To Edelson and the leadership at Courier and Acronym, Facebook's policy of prohibiting news organizations from getting verified if they have ties to political entities is flawed because so many partisan news outlets don't disclose their political ties. That means the sites with the least transparency may face even fewer disclosure requirements than sites that are upfront about their funding or their leadership.

"Because we transparently, proactively disclosed Acronym as an investor … they used that against Courier," said Tara McGowan, founder and CEO of Acronym.

McGowan doesn't deny that Facebook should have the ability to filter out partisan commentary from legitimate journalism, and there are plenty of people on the left and the right who believe Courier deserves as much scrutiny as any far-right outlet gets. But McGowan argues that if Facebook is going to write these rules, it should be based on the quality of the reporting. "You'd think that the standard and criteria for what makes verified news would be based on the integrity of the journalism and the content itself, not the investors," McGowan said. "That puts them in murky territory, given how few for-profit investors and investments are disclosed."

Facebook's policy around news outlets applies to any page that is owned by a political person or entity; any page that shares proprietary information, like passwords or data, with political people or entities; and any page that lists political people or entities as page owners or partners. Facebook defines political entities as political parties, campaigns, PACs and 501(c)(4) nonprofits or any for-profit business that consults for those organizations. Political people, meanwhile, are defined as political candidates, elected officials, people whose jobs are legislatively confirmed or people who are employed by or have decision-making authority over political people and entities.

McGowan says there's a political cost to allowing some right-wing groups and news outlets to continue paying to push their messages on Facebook while locking out outlets that might counter their narratives. For one thing, during the run-up to the 2020 election, Acronym analyzed the impact of boosted news articles compared to traditional political Facebook ads and found that, for low-information voters, news articles were far more persuasive in moving voters away from President Trump. "The boosted news was continually more effective," McGowan said.

Now, McGowan and Schrupp fear that Facebook is putting its thumb on the scales just weeks ahead of the Georgia runoffs. Facebook's spokesperson Melguizo said that while Courier has been vocal about its inability to get verified as news, there were plenty of pages on the other side of the political spectrum that were affected by the policy as well.

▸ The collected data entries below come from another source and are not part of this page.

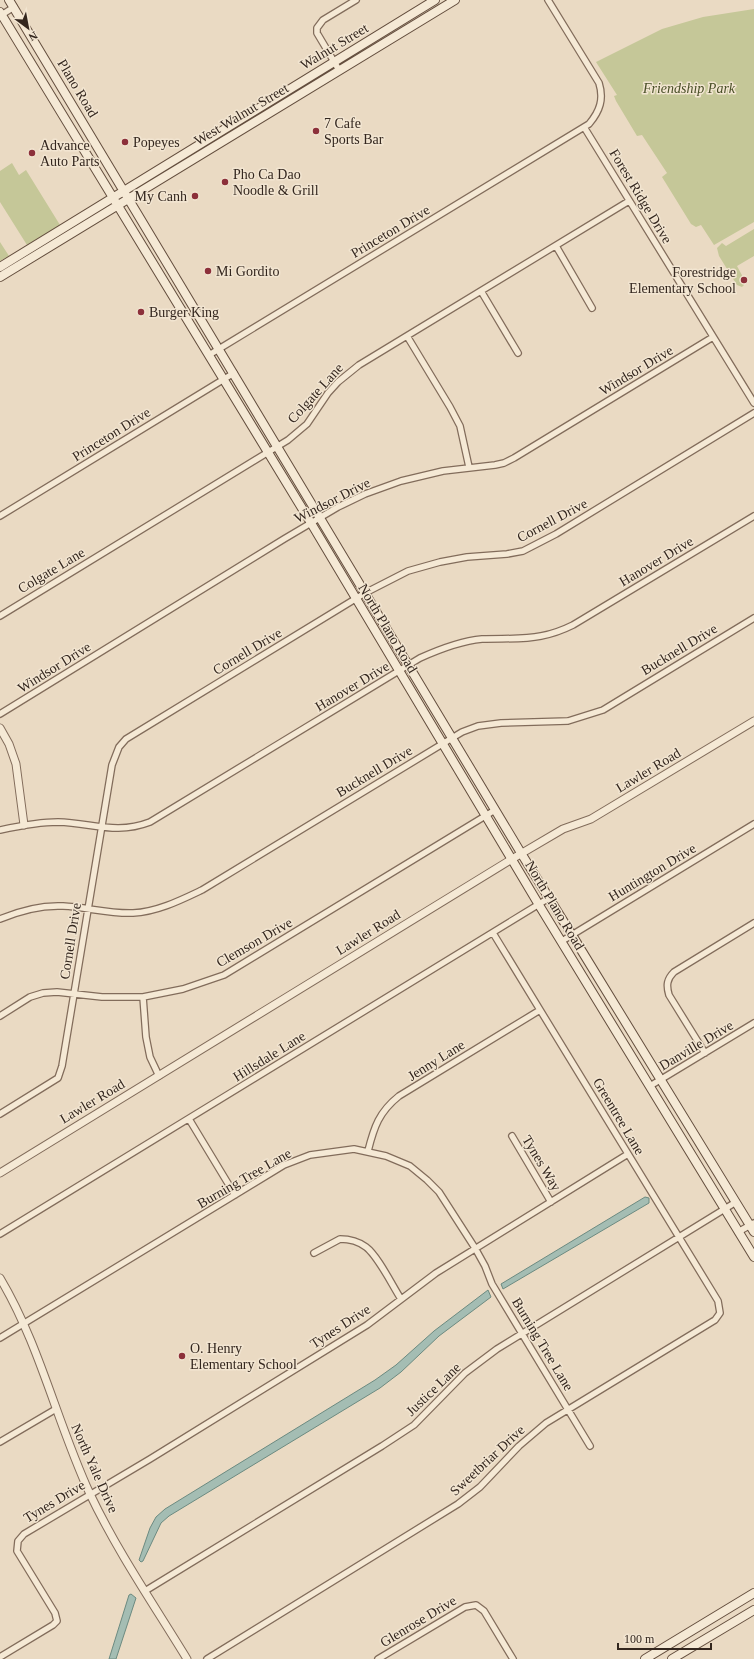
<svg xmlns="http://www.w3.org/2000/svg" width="754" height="1659" font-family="Georgia,serif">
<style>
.green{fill:#c5c798}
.water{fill:#a4bdb3;stroke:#6c8a80}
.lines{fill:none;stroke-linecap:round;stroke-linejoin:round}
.minor-casing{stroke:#826c5b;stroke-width:8}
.tertiary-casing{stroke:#826c5b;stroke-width:9}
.secondary-casing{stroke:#644e3e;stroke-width:10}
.minor{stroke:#f5e9d5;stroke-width:5.5}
.tertiary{stroke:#f5e9d5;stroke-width:7}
.secondary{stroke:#f5e9d5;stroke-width:8}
.poi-dot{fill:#8c303a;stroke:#f2e5d1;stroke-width:1.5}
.labels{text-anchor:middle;stroke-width:3;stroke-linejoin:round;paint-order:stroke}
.street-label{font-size:14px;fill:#33261e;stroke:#f2e5d1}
.park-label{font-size:14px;font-style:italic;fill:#484e26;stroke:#f2e5d1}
.poi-label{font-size:14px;fill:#33261e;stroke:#f2e5d1;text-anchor:start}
</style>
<rect width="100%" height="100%" fill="#eadac3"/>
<path class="green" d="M754,9V222L714,245L701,225L696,227L691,224L662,177L667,173L642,135L637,136L616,101L614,96L617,95L596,62L662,29L703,17Z
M12,163L19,175L26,170L60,225L27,245L0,202V171Z
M754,229V256L737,266L744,279V285L742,287L737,285L719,256L717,248L722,243L726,246Z
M0,242L9,256L0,261Z"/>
<path class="water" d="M645,1197L649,1198V1203L503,1289L501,1284Z
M488,1290L491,1297L439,1336L401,1372L380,1388L169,1516L161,1523L143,1561L141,1562L139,1560L150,1528L156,1517L165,1509L375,1380L396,1365L434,1331Z
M131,1594L136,1598L116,1659H109L129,1595Z"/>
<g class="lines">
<defs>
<path id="minor" d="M0,16L14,7
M339,70L317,33V28L323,20L356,0
M584,127L754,403
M556,246L592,308
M481,291L518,353
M407,336L450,407L460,426L469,467
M209,355L589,124C600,111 604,99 599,83L548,0
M0,516L234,373
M0,616L288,440L307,424L328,393L338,382L359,365L629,201
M0,714L284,539L338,507L365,494L401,481L443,471L495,465L504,463L514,458L713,337
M0,830C19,826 39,822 58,822C93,823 116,835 150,822L420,658C440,649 460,641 482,639C502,638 522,640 541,636C552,634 563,630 573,625L754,516
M0,919C19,911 42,905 63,906C86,907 109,914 133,913C157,912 181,900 202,890L462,732L478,726L501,723L568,721L603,710L754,618
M562,941L754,824
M143,997L146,1037L150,1057L159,1076
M0,1016L30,997L43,993L57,992L102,997H143L183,989L224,975L495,810
M705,1053L669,995C666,985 667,979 674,972L754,923
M650,1086L754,1023
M0,1114L58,1078L62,1066L112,765L119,747L126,739L365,593L408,571L440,562L467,557L507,554L523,551L556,534L754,413
M189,1119L235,1195
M512,1136L551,1202
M368,1151C374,1127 379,1112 399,1096L540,1010
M738,1232L754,1223
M0,1234L549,898
M314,1253L340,1239C349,1239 358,1241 366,1247C378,1256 392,1285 401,1299
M0,1338L284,1165L310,1155L354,1149L386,1156L410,1166L427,1180L439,1192L475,1248L485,1266L492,1284L590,1446
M0,1442L56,1409
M145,1591L382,1446L414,1425L465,1373L497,1349L736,1202
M0,1657L53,1625L57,1621L55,1613L17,1551L18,1541L24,1534L150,1459L367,1325L436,1273L628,1154
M207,1659L458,1504L480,1487L519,1446L546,1423L715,1320L720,1313L718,1301L493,933
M378,1659L465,1607L476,1605L484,1611L513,1659"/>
<path id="tertiary" d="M0,728L9,744L16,764L24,825
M0,1173L512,859L563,829L591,819L754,721
M0,1278C40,1345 57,1423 90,1494C117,1551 154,1605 187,1659"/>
<path id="secondary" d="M9,0L521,853L572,935L754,1232
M0,12L311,523L539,905L754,1257
M0,267L435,0
M0,277L455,0
M645,1659L754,1593
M672,1659L754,1610"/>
</defs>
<use href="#minor" class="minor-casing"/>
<use href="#tertiary" class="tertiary-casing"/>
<use href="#secondary" class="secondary-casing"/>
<use href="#minor" class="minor"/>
<use href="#tertiary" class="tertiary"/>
<use href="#secondary" class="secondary"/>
</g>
<g class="poi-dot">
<circle cx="316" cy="131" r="4"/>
<circle cx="125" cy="142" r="4"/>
<circle cx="32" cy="153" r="4"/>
<circle cx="225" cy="182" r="4"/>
<circle cx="195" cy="196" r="4"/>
<circle cx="208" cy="271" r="4"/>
<circle cx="744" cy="280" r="4"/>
<circle cx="141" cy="312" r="4"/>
<circle cx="182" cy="1356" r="4"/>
</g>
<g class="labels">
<g class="street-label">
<text transform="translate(334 46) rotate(-31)" y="5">Walnut Street</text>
<text transform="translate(78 88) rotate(59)" y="5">Plano Road</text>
<text transform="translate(241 114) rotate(-31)" y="5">West Walnut Street</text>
<text transform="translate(641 196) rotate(59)" y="5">Forest Ridge Drive</text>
<text transform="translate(390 231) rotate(-31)" y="5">Princeton Drive</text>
<text transform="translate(636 370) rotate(-31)" y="5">Windsor Drive</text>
<text transform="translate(315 393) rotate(-48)" y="5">Colgate Lane</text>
<text transform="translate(111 434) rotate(-32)" y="5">Princeton Drive</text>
<text transform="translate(332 500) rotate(-27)" y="5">Windsor Drive</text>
<text transform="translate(552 520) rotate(-28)" y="5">Cornell Drive</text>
<text transform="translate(656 561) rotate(-31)" y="5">Hanover Drive</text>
<text transform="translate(51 570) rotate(-31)" y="5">Colgate Lane</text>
<text transform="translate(388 628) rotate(59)" y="5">North Plano Road</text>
<text transform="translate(679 649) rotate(-31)" y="5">Bucknell Drive</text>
<text transform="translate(247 651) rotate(-31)" y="5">Cornell Drive</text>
<text transform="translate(54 667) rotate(-32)" y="5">Windsor Drive</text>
<text transform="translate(352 686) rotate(-31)" y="5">Hanover Drive</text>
<text transform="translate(648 770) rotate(-31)" y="5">Lawler Road</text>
<text transform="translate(374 771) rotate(-31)" y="5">Bucknell Drive</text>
<text transform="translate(652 872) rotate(-31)" y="5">Huntington Drive</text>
<text transform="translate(555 905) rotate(59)" y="5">North Plano Road</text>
<text transform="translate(368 932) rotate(-32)" y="5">Lawler Road</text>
<text transform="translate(70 941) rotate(-81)" y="5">Cornell Drive</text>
<text transform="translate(254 942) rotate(-30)" y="5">Clemson Drive</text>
<text transform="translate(696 1045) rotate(-31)" y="5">Danville Drive</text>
<text transform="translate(269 1056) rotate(-32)" y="5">Hillsdale Lane</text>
<text transform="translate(436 1060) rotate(-32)" y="5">Jenny Lane</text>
<text transform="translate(92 1101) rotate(-31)" y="5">Lawler Road</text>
<text transform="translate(619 1116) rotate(59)" y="5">Greentree Lane</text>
<text transform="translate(542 1163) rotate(59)" y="5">Tynes Way</text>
<text transform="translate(244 1178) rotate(-30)" y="5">Burning Tree Lane</text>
<text transform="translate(340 1326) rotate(-33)" y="5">Tynes Drive</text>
<text transform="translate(543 1344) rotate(59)" y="5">Burning Tree Lane</text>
<text transform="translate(433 1389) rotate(-44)" y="5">Justice Lane</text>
<text transform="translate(487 1460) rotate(-43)" y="5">Sweetbriar Drive</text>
<text transform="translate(95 1468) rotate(66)" y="5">North Yale Drive</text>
<text transform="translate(54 1501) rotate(-31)" y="5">Tynes Drive</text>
<text transform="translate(418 1621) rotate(-31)" y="5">Glenrose Drive</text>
</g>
<g class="park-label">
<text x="689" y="93">Friendship Park</text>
</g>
<g class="poi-label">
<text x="324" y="128">7 Cafe<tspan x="324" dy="16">Sports Bar</tspan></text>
<text x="133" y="147">Popeyes</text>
<text x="40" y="150">Advance<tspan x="40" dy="16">Auto Parts</tspan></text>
<text x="233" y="179">Pho Ca Dao<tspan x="233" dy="16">Noodle &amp; Grill</tspan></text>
<text x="187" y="201" text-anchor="end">My Canh</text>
<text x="216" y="276">Mi Gordito</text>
<text x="736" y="277" text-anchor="end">Forestridge<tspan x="736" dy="16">Elementary School</tspan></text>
<text x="149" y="317">Burger King</text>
<text x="190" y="1353">O. Henry<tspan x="190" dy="16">Elementary School</tspan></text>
</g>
</g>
<g transform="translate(28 28) rotate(148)" stroke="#f2e5d1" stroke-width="3" paint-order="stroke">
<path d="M0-3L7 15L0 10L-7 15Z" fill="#33261e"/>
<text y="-6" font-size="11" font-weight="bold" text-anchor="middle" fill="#33261e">N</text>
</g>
<path d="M618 1643v6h93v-6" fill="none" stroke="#33261e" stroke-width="2"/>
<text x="624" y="1643" font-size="12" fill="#33261e" stroke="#f2e5d1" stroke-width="3" paint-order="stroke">100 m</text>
</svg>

For McGowan, the issue of partisan outlets being exempt from the ad ban is part of a much larger pattern of Facebook tiptoeing around the far-right sites that regularly dominate the platform and are so quick to cry censorship. There's no law that says Courier Newsroom is a political entity but, say, The Federalist, which is funded by conservative megadonor Richard Uihlein, isn't. Facebook is making those judgment calls and, in this case at least, enforcing them in ways that seem to undermine its own policies. "They create a transparency tool under pressure, because they're not regulated," McGowan said, "but then, they get to make all the rules."

Update 12/12/20 1:08 pm ET: This story has been updated to clarify that Acronym funds Courier. Its super PAC Pacronym does not.